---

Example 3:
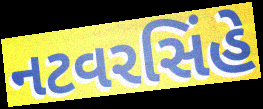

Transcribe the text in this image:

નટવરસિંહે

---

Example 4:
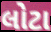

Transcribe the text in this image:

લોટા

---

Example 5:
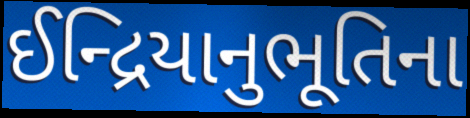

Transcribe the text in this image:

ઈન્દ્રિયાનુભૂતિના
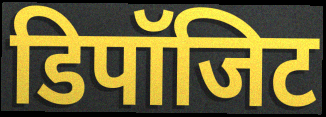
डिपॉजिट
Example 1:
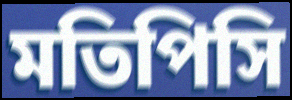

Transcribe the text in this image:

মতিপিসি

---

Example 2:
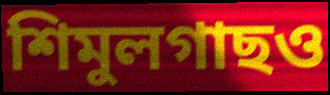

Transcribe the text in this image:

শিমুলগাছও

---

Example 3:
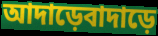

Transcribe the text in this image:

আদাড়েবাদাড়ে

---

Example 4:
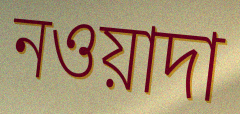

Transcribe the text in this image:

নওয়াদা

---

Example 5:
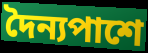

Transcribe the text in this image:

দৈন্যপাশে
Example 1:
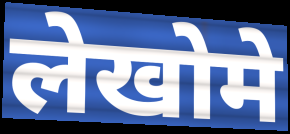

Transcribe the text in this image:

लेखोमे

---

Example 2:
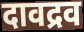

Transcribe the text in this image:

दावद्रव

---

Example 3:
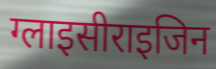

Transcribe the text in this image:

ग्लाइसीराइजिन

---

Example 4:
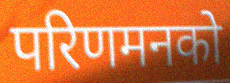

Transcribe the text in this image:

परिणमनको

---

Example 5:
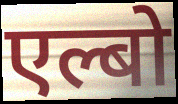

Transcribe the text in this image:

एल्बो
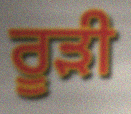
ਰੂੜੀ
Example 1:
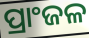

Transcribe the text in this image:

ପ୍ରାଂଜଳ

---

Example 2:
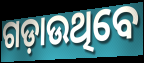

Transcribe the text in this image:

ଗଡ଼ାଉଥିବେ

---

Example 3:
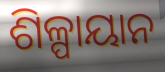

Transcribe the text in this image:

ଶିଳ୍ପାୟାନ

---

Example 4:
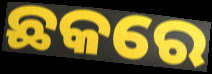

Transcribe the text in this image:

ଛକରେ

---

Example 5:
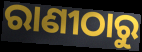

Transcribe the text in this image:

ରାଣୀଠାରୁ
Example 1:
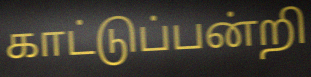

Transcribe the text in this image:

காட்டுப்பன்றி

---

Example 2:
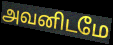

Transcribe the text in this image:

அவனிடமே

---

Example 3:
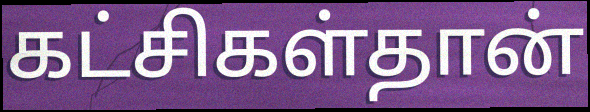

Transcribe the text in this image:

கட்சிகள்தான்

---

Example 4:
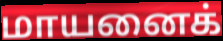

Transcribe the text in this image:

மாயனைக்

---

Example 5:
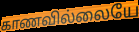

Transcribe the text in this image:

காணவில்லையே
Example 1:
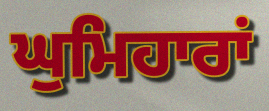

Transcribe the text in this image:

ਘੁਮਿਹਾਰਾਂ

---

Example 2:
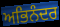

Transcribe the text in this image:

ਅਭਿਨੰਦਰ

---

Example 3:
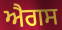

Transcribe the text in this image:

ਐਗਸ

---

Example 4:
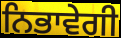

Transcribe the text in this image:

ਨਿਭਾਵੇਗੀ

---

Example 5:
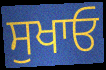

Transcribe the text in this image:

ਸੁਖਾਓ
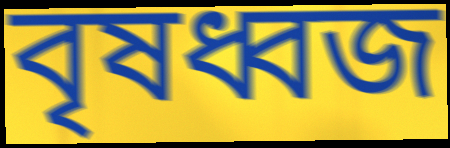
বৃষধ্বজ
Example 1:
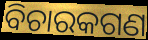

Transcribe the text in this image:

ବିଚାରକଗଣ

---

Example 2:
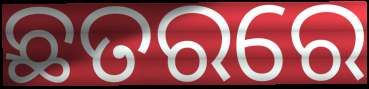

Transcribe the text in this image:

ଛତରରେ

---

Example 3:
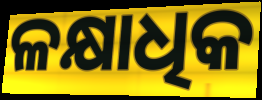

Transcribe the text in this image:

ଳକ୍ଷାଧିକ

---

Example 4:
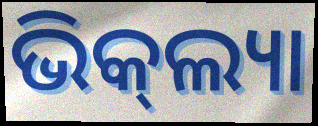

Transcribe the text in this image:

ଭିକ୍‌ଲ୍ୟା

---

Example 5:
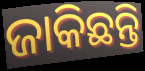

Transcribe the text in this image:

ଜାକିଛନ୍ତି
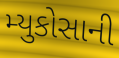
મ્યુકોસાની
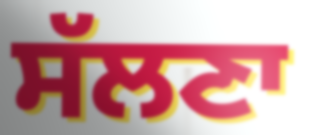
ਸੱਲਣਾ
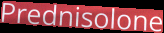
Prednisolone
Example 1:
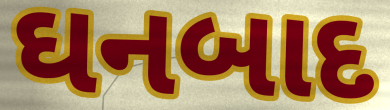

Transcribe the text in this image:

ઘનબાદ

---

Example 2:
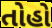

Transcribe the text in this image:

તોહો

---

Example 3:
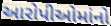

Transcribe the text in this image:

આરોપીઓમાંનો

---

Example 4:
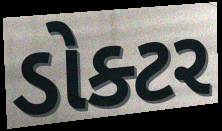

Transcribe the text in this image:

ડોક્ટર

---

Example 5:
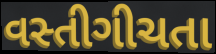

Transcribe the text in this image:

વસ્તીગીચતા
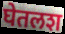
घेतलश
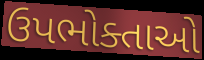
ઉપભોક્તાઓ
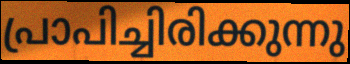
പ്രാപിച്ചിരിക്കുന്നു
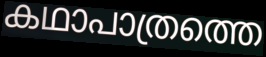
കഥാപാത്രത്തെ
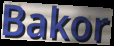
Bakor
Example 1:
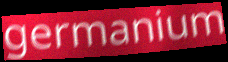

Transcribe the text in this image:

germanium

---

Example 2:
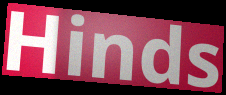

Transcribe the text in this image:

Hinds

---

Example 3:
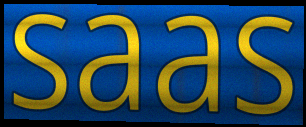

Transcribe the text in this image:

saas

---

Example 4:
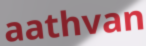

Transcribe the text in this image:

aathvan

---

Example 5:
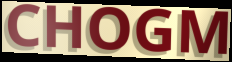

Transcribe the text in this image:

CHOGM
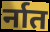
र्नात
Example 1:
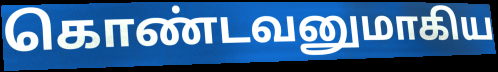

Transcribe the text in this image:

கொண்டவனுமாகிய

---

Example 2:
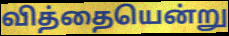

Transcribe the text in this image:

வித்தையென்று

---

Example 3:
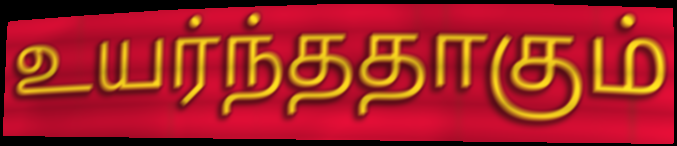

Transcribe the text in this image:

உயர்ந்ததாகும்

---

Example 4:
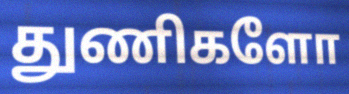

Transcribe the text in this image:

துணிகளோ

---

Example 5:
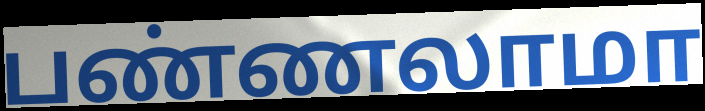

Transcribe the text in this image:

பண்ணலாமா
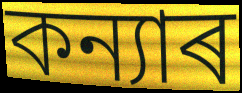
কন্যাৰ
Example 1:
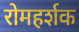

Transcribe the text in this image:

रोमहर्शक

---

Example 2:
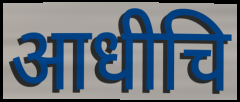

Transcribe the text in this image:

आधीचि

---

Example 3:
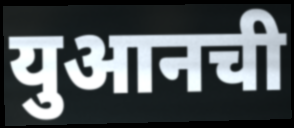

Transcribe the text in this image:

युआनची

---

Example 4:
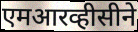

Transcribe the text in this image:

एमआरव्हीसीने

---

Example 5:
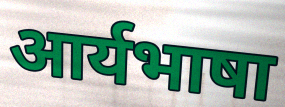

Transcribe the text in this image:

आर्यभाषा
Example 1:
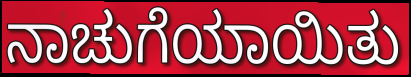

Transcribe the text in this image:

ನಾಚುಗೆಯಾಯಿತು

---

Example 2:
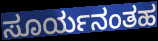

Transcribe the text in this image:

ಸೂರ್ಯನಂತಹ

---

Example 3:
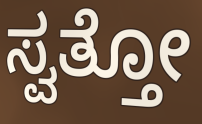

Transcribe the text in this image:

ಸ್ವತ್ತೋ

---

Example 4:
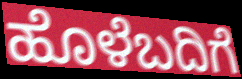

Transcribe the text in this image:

--------------------------------------------------

- TASK ITEM
Print the data once more without any change, skipping each picture.

- OUTPUT FOR THIS EXERCISE
---

Example 3:

Transcribe the text in this image:

નટવરસિંહે

---

Example 4:

Transcribe the text in this image:

લોટા

---

Example 5:

Transcribe the text in this image:

ઈન્દ્રિયાનુભૂતિના
डिपॉजिट
Example 1:

Transcribe the text in this image:

মতিপিসি

---

Example 2:

Transcribe the text in this image:

শিমুলগাছও

---

Example 3:

Transcribe the text in this image:

আদাড়েবাদাড়ে

---

Example 4:

Transcribe the text in this image:

নওয়াদা

---

Example 5:

Transcribe the text in this image:

দৈন্যপাশে
Example 1:

Transcribe the text in this image:

लेखोमे

---

Example 2:

Transcribe the text in this image:

दावद्रव

---

Example 3:

Transcribe the text in this image:

ग्लाइसीराइजिन

---

Example 4:

Transcribe the text in this image:

परिणमनको

---

Example 5:

Transcribe the text in this image:

एल्बो
ਰੂੜੀ
Example 1:

Transcribe the text in this image:

ପ୍ରାଂଜଳ

---

Example 2:

Transcribe the text in this image:

ଗଡ଼ାଉଥିବେ

---

Example 3:

Transcribe the text in this image:

ଶିଳ୍ପାୟାନ

---

Example 4:

Transcribe the text in this image:

ଛକରେ

---

Example 5:

Transcribe the text in this image:

ରାଣୀଠାରୁ
Example 1:

Transcribe the text in this image:

காட்டுப்பன்றி

---

Example 2:

Transcribe the text in this image:

அவனிடமே

---

Example 3:

Transcribe the text in this image:

கட்சிகள்தான்

---

Example 4:

Transcribe the text in this image:

மாயனைக்

---

Example 5:

Transcribe the text in this image:

காணவில்லையே
Example 1:

Transcribe the text in this image:

ਘੁਮਿਹਾਰਾਂ

---

Example 2:

Transcribe the text in this image:

ਅਭਿਨੰਦਰ

---

Example 3:

Transcribe the text in this image:

ਐਗਸ

---

Example 4:

Transcribe the text in this image:

ਨਿਭਾਵੇਗੀ

---

Example 5:

Transcribe the text in this image:

ਸੁਖਾਓ
বৃষধ্বজ
Example 1:

Transcribe the text in this image:

ବିଚାରକଗଣ

---

Example 2:

Transcribe the text in this image:

ଛତରରେ

---

Example 3:

Transcribe the text in this image:

ଳକ୍ଷାଧିକ

---

Example 4:

Transcribe the text in this image:

ଭିକ୍‌ଲ୍ୟା

---

Example 5:

Transcribe the text in this image:

ଜାକିଛନ୍ତି
મ્યુકોસાની
ਸੱਲਣਾ
Prednisolone
Example 1:

Transcribe the text in this image:

ઘનબાદ

---

Example 2:

Transcribe the text in this image:

તોહો

---

Example 3:

Transcribe the text in this image:

આરોપીઓમાંનો

---

Example 4:

Transcribe the text in this image:

ડોક્ટર

---

Example 5:

Transcribe the text in this image:

વસ્તીગીચતા
घेतलश
ઉપભોક્તાઓ
പ്രാപിച്ചിരിക്കുന്നു
കഥാപാത്രത്തെ
Bakor
Example 1:

Transcribe the text in this image:

germanium

---

Example 2:

Transcribe the text in this image:

Hinds

---

Example 3:

Transcribe the text in this image:

saas

---

Example 4:

Transcribe the text in this image:

aathvan

---

Example 5:

Transcribe the text in this image:

CHOGM
र्नात
Example 1:

Transcribe the text in this image:

கொண்டவனுமாகிய

---

Example 2:

Transcribe the text in this image:

வித்தையென்று

---

Example 3:

Transcribe the text in this image:

உயர்ந்ததாகும்

---

Example 4:

Transcribe the text in this image:

துணிகளோ

---

Example 5:

Transcribe the text in this image:

பண்ணலாமா
কন্যাৰ
Example 1:

Transcribe the text in this image:

रोमहर्शक

---

Example 2:

Transcribe the text in this image:

आधीचि

---

Example 3:

Transcribe the text in this image:

युआनची

---

Example 4:

Transcribe the text in this image:

एमआरव्हीसीने

---

Example 5:

Transcribe the text in this image:

आर्यभाषा
Example 1:

Transcribe the text in this image:

ನಾಚುಗೆಯಾಯಿತು

---

Example 2:

Transcribe the text in this image:

ಸೂರ್ಯನಂತಹ

---

Example 3:

Transcribe the text in this image:

ಸ್ವತ್ತೋ

---

Example 4:

Transcribe the text in this image:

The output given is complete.